= Acoustic survey in fishing =

Acoustic survey in fishing is one of the research methods that can detect the abundance of target species using acoustic detectors.
For example, many pelagic fisheries are generally very scattered over a broad ocean and difficult to detect.
Hence survey vessel with acoustic detector emits sound waves to estimate the density of plankton and fish shoal.
Generally, the transducer is put under water, which is linked to an echo sounder in the vessel which records the shoals of fish as "marks" on a screen or paper trace. Then the density and number of marks are converted into biomass.

One real case of acoustic survey was conducted In July 1993 to examine pre-spawning concentration of autumn-spawning herring using a Simrad EK 500 38-kHz sounder and echo-integrator in the fisheries research vessel in FRV Scotia. The survey track was set based on the limit of herring densities in previous years. A transect spacing of 15 nautical miles (17.3 miles) was used. Data from the echo integrator were summed over a 15-min period (2.5n. miles at 10 knots; 1 knot=1.852 km/h). The echo sound provided approximately 2.5*10,000,000 measurements of fish density during acoustic survey of herring population.
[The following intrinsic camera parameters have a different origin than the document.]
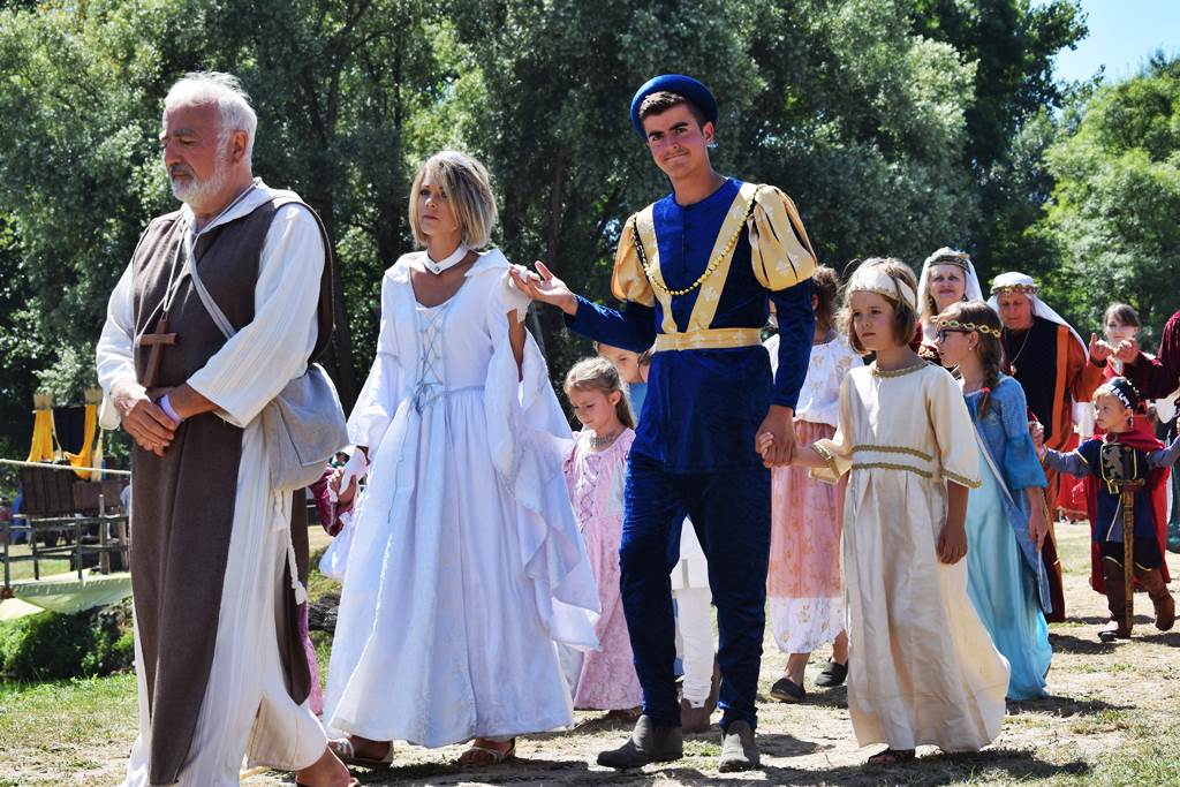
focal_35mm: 82
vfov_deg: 16.6
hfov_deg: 24.6
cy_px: 394
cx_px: 590
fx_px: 2704
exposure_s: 1/250
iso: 200
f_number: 8
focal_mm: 55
Acoustic survey is also used for land animals like bats for bat habitat management. Acoustic survey is conducted to find out bat occurrence and activity patterns and other emerging features on bat populations. Acoustic survey has an advantage since it can be conducted over greater spatial extents in many habitats with little cost, but drawbacks are species identification difficulty and population size counting unavailability. Despite the drawbacks, acoustic survey remains as an important tool to address many bat research monitoring.